* _TASK ITEM_: Write the next part of the passage on bringing Claude into lectures, starting right after its final sentence.

* _SOURCE PASSAGE_:
= = = = = = =
I want my students to be at the technological frontier - effectively harnessing new innovations. While some students are already adept at using Generative AI, others express hesitation and uncertainty. Worldwide, women are 25% less likely to use these new technologies. Given that AI can massively enhance productivity and is increasingly sought by employers, such scepticism may actually hurt their job prospects.
To level the playing field, I directly incorporate Claude into my lectures. Ultimately, my goal is to demonstrate its value, build confidence, and signal permissibility.
Now let me share an example from today’s classes - respectively with undergraduates and postgraduates.
Brainstorming with AI
Today’s lecture focused on why some countries have democratised while others remain authoritarian. We explored various theories, including Sam Van Noort’s research on industrialisation and democracy. His key finding: the share of manufacturing employment is positively correlated with democratisation.
Students read this text alongside Hagen Koo’s fantastic book on the Korean workers’ movement.
Slides below
Interactive Learning with AI
Now, I want to push my students to consider how the political effects of industrialisation might be mediated by Communism.
= = = = = = =
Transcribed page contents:
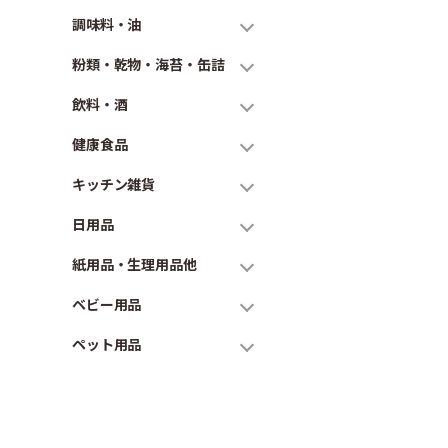
調味料・油
粉類・乾物・海苔・缶詰
飲料・酒
健康食品
キッチン雑貨
日用品
紙用品・生理用品他
ベビー用品
ペット用品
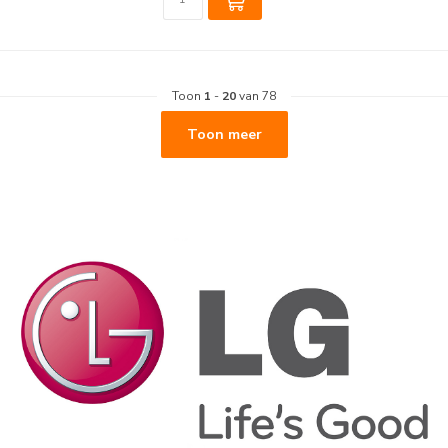
Toon
1
-
20
van 78
Toon meer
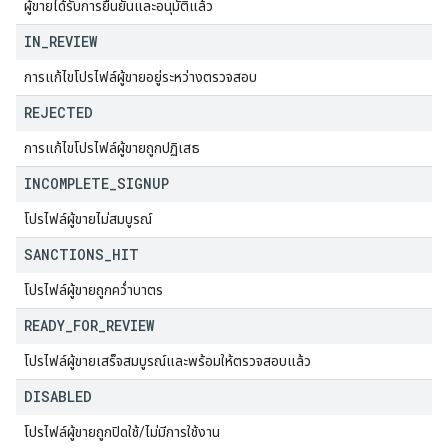
ผู้ขายได้รับการยืนยันและอนุมัติแล้ว
IN
_
REVIEW
การแก้ไขโปรไฟล์ผู้ขายอยู่ระหว่างตรวจสอบ
REJECTED
การแก้ไขโปรไฟล์ผู้ขายถูกปฏิเสธ
INCOMPLETE
_
SIGNUP
โปรไฟล์ผู้ขายไม่สมบูรณ์
SANCTIONS
_
HIT
โปรไฟล์ผู้ขายถูกคว่ำบาตร
READY
_
FOR
_
REVIEW
โปรไฟล์ผู้ขายเสร็จสมบูรณ์และพร้อมให้ตรวจสอบแล้ว
DISABLED
โปรไฟล์ผู้ขายถูกปิดใช้/ไม่มีการใช้งาน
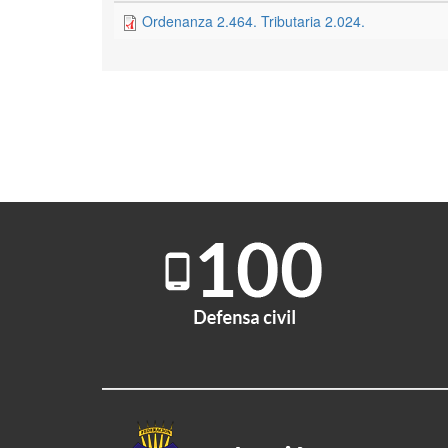
Ordenanza 2.464. Tributaria 2.024.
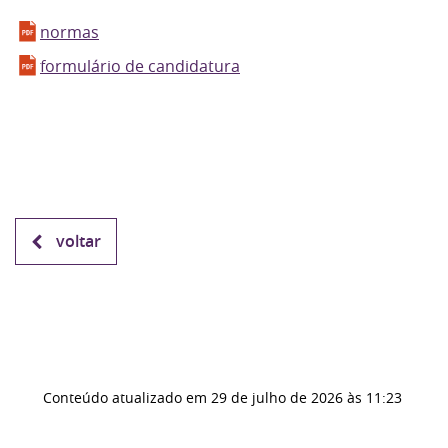
normas
formulário de candidatura
voltar
Conteúdo atualizado em
29 de julho de 2026
às 11:23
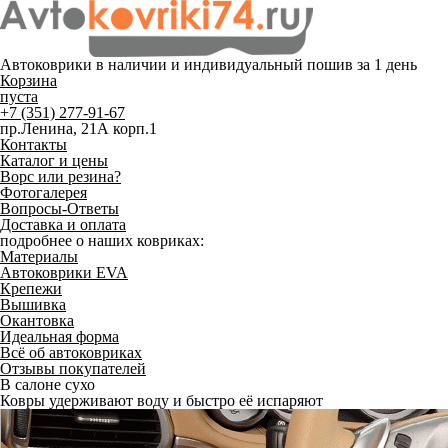
Автоковрики в наличии и
индивидуальный пошив
за 1 день
Корзина
пуста
+7 (351) 277-91-67
пр.Ленина, 21А корп.1
Контакты
Каталог и цены
Ворс или резина?
Фотогалерея
Вопросы-Ответы
Доставка и оплата
подробнее о наших ковриках:
Материалы
Автоковрики EVA
Крепежи
Вышивка
Окантовка
Идеальная форма
Всё об автоковриках
Отзывы покупателей
Служат до 10 лет
Только качественные российские материалы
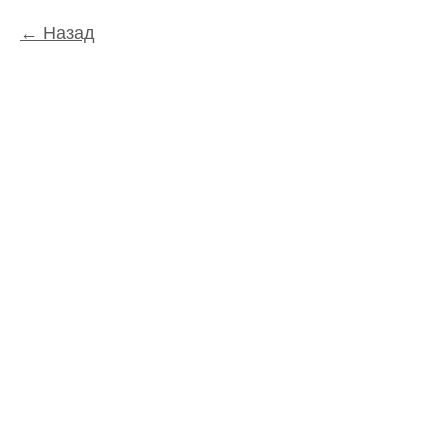
Назад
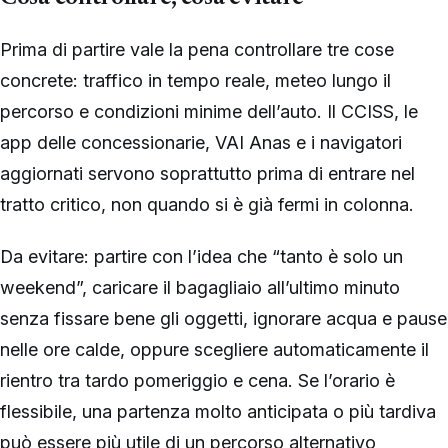
Prima di partire vale la pena controllare tre cose
concrete: traffico in tempo reale, meteo lungo il
percorso e condizioni minime dell’auto. Il CCISS, le
app delle concessionarie, VAI Anas e i navigatori
aggiornati servono soprattutto prima di entrare nel
tratto critico, non quando si è già fermi in colonna.
Da evitare: partire con l’idea che “tanto è solo un
weekend”, caricare il bagagliaio all’ultimo minuto
senza fissare bene gli oggetti, ignorare acqua e pause
nelle ore calde, oppure scegliere automaticamente il
rientro tra tardo pomeriggio e cena. Se l’orario è
flessibile, una partenza molto anticipata o più tardiva
può essere più utile di un percorso alternativo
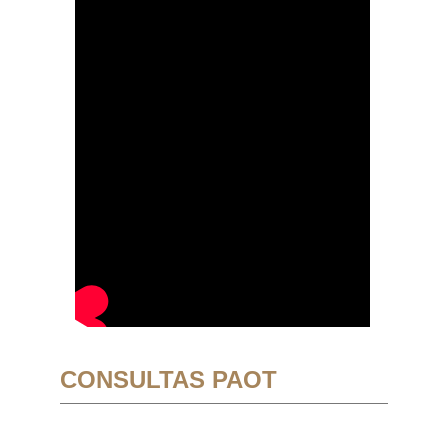
CONSULTAS PAOT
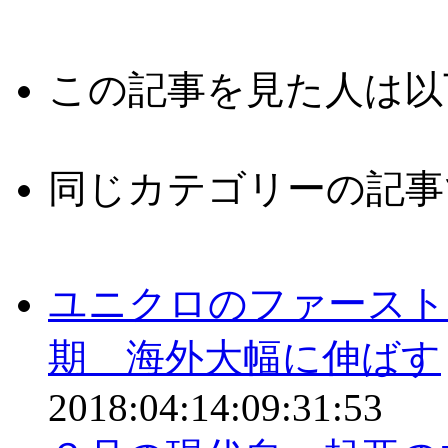
この記事を見た人は以
同じカテゴリーの記事
ユニクロのファースト
期 海外大幅に伸ばす
2018:04:14:09:31:53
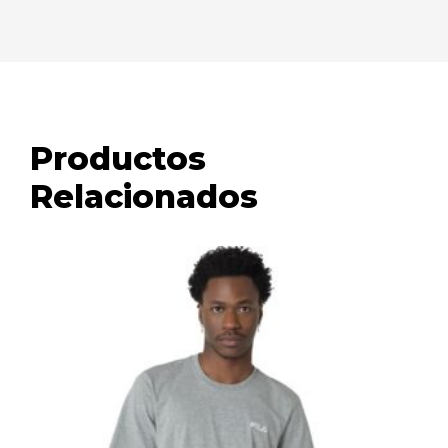
Productos
Relacionados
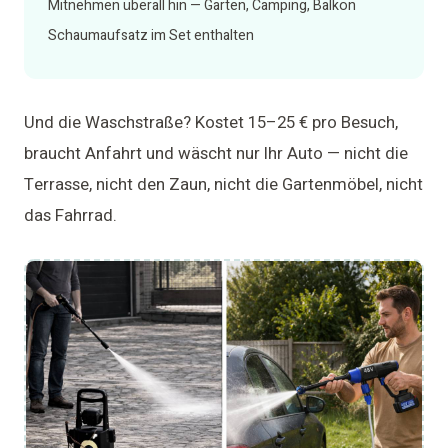
Mitnehmen überall hin — Garten, Camping, Balkon
Schaumaufsatz im Set enthalten
Und die Waschstraße? Kostet 15–25 € pro Besuch,
braucht Anfahrt und wäscht nur Ihr Auto — nicht die
Terrasse, nicht den Zaun, nicht die Gartenmöbel, nicht
das Fahrrad.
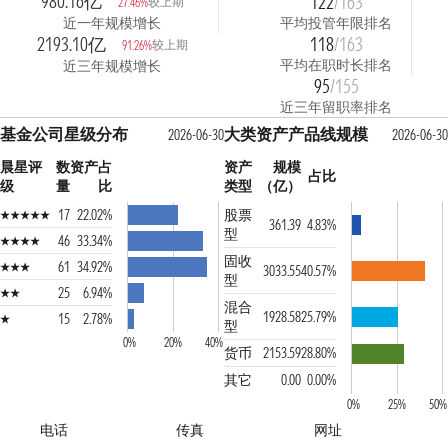
980.16亿
122
/163
较上期
27.46%
近一年规模增长
平均投管年限排名
2193.10亿
118
/163
较上期
91.26%
平均在职时长排名
近三年规模增长
95
/155
近三年留职率排名
基金公司星级分布
大类资产产品线规模
2026-06-30
2026-06-30
晨星评
数
资产占
资产
规模
占比
级
量
比
类型
（亿）
17
22.02%
股票
361.39
4.83%
型
46
33.34%
固收
61
34.92%
3033.55
40.57%
型
25
6.94%
混合
1928.58
25.79%
15
2.78%
型
0%
20%
40%
货币
2153.59
28.80%
其它
0.00
0.00%
0%
25%
50%
电话
传真
网址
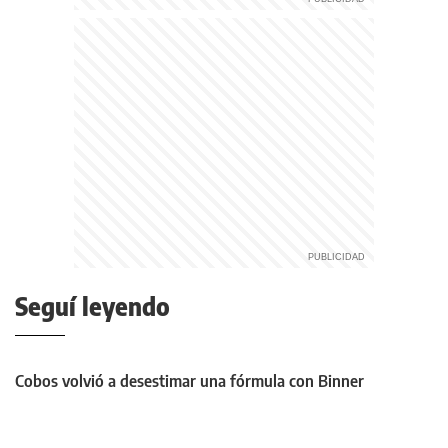
Seguí leyendo
Cobos volvió a desestimar una fórmula con Binner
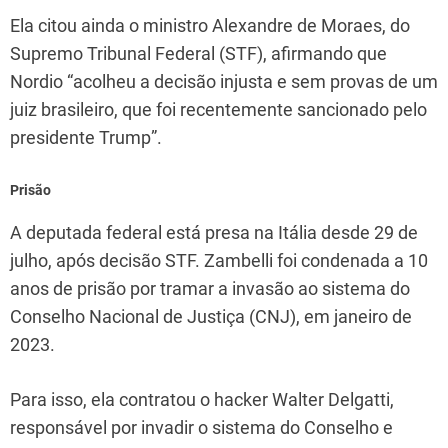
Ela citou ainda o ministro Alexandre de Moraes, do
Supremo Tribunal Federal (STF), afirmando que
Nordio “acolheu a decisão injusta e sem provas de um
juiz brasileiro, que foi recentemente sancionado pelo
presidente Trump”.
Prisão
A deputada federal está presa na Itália desde 29 de
julho, após decisão STF. Zambelli foi condenada a 10
anos de prisão por tramar a invasão ao sistema do
Conselho Nacional de Justiça (CNJ), em janeiro de
2023.
Para isso, ela contratou o hacker Walter Delgatti,
responsável por invadir o sistema do Conselho e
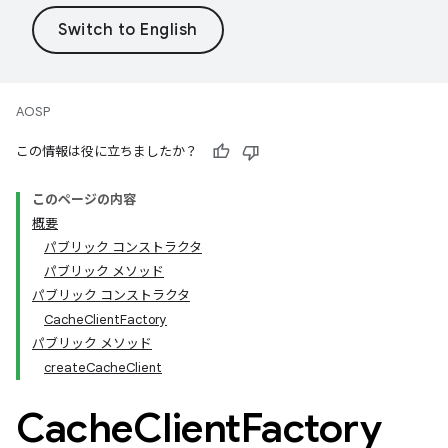
AOSP
この情報は役に立ちましたか？
このページの内容
概要
パブリック コンストラクタ
パブリック メソッド
パブリック コンストラクタ
CacheClientFactory
パブリック メソッド
createCacheClient
Cache
Client
Factory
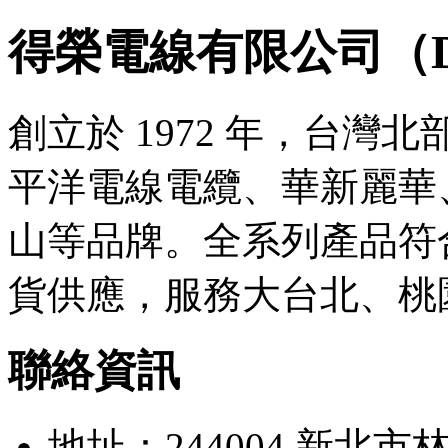
得榮電線有限公司（Derro
創立於 1972 年，台
平洋電線電纜、華新麗華
山等品牌。全系列產品符合
貨供應，服務大台北、桃
聯絡資訊
地址：244004 新北市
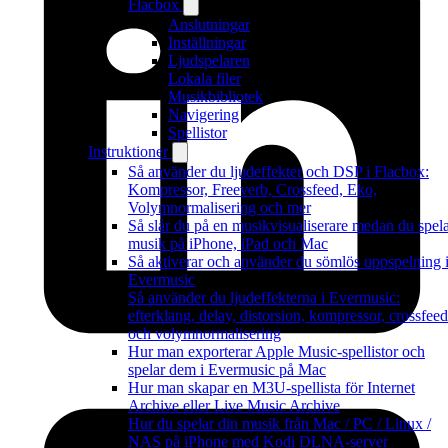
Flacbox
Anslutningar
Inställningar
Ljudspelaren
Lokala filer
Musikbibliotek
Navigering
Spellistor
Instruktioner
Så använder du ljudeffekter och DSP i Flacbox:
Kompressor, Freeverb, Crossfeed, Eko,
Volymnormalisering och mer
Så slår du på en musikvisualiserare medan du spel
musik på iPhone, iPad och Mac
Så aktiverar och använder du sömlös uppspelning 
Evermusic
Så använder du ljudeffekterna i Evermusic:
efterklang, delay, distorsion, kompressor, crossfeed
och volymnormalisering
Hur man exporterar Apple Music-spellistor och
spelar dem i Evermusic på Mac
Hur man skapar en M3U-spellista för Internet
Archive eller Live Music Archive
Hur du spelar din musik från Mac / PC / Linux /
NAS på iPhone med Kodi DLNA-server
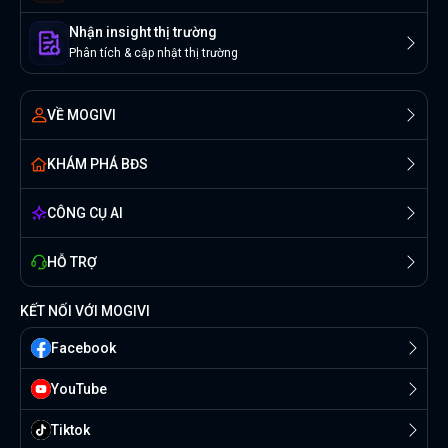
Nhận insight thị trường
Phân tích & cập nhật thị trường
VỀ MOGIVI
KHÁM PHÁ BĐS
CÔNG CỤ AI
HỖ TRỢ
KẾT NỐI VỚI MOGIVI
Facebook
YouTube
Tiktok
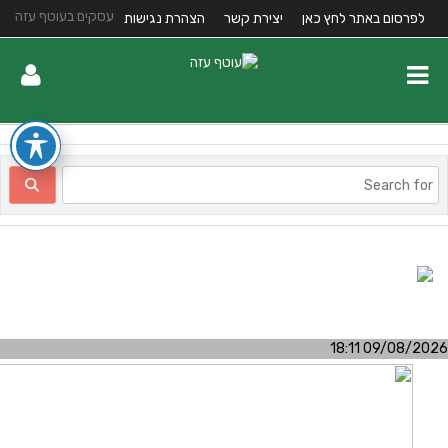
עסקים בעוטף עזה
לפרסום באתר לחץ כאן
יצירת קשר
הצהרת נגישות
09/08/2026 18:1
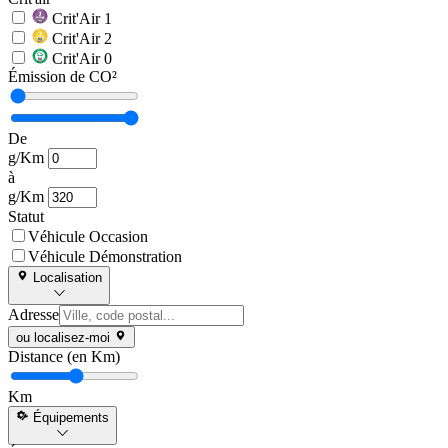
Crit'Air 1
Crit'Air 2
Crit'Air 0
Émission de CO²
De
g/Km
à
g/Km
Statut
Véhicule Occasion
Véhicule Démonstration
Localisation
Adresse
ou localisez-moi
Distance (en Km)
Km
Équipements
= = = = = = =
* _YOUR RESPONSE_:
I structured the exercise in several steps:
Paired Brainstorming: Students worked in pairs to draft essay plans on: “How might Communism affect the relationship between industrialisation and democratisation?”
Plenary Discussion: We explored their ideas as a class, with me providing feedback and further analysis.
AI Integration: I demonstrated how to pose these same questions to Claude, showing students how to:
Request specific feedback
Iterate on their ideas
Compare AI responses with their own analysis
Claude not only echoed points we had already discussed, but also added further examples and apt references. Students are then encouraged to read the recommended books!
Expanding the Discussion
Returning to my lecture slides, I shifted to contemporary challenges:
Premature deindustrialisation
Technological surveillance
After my lecture presentation, I showed my students how to ask these same questions to Claude.
“We Want to Be Masters of Technology”
By incorporating AI directly into my lectures, we can help our students:
Learn how to use AI effectively
Craft strong prompting techniques
Gain confidence through hands-on experience
Value AI as entirely legitimate.
This integration serves several purposes. In the short term, it’s a fun form of active learning: asking questions and getting immediate feedback. Students also prepare for assessments, where they have full freedom to use AI. More importantly, they develop crucial skills for the modern workplace, where AI literacy is increasingly valued.
Frankly, I want all my students to be at the technological frontier - whether they are strengthening ‘digital democracy’ or pursuing careers in Law. If Britain wants to ramp up productivity or pioneer AI safety, we need to be technologically savvy. Universities - as centres of learning - can serve as powerful catalysts, enabling students to leverage AI to push the boundaries of innovation.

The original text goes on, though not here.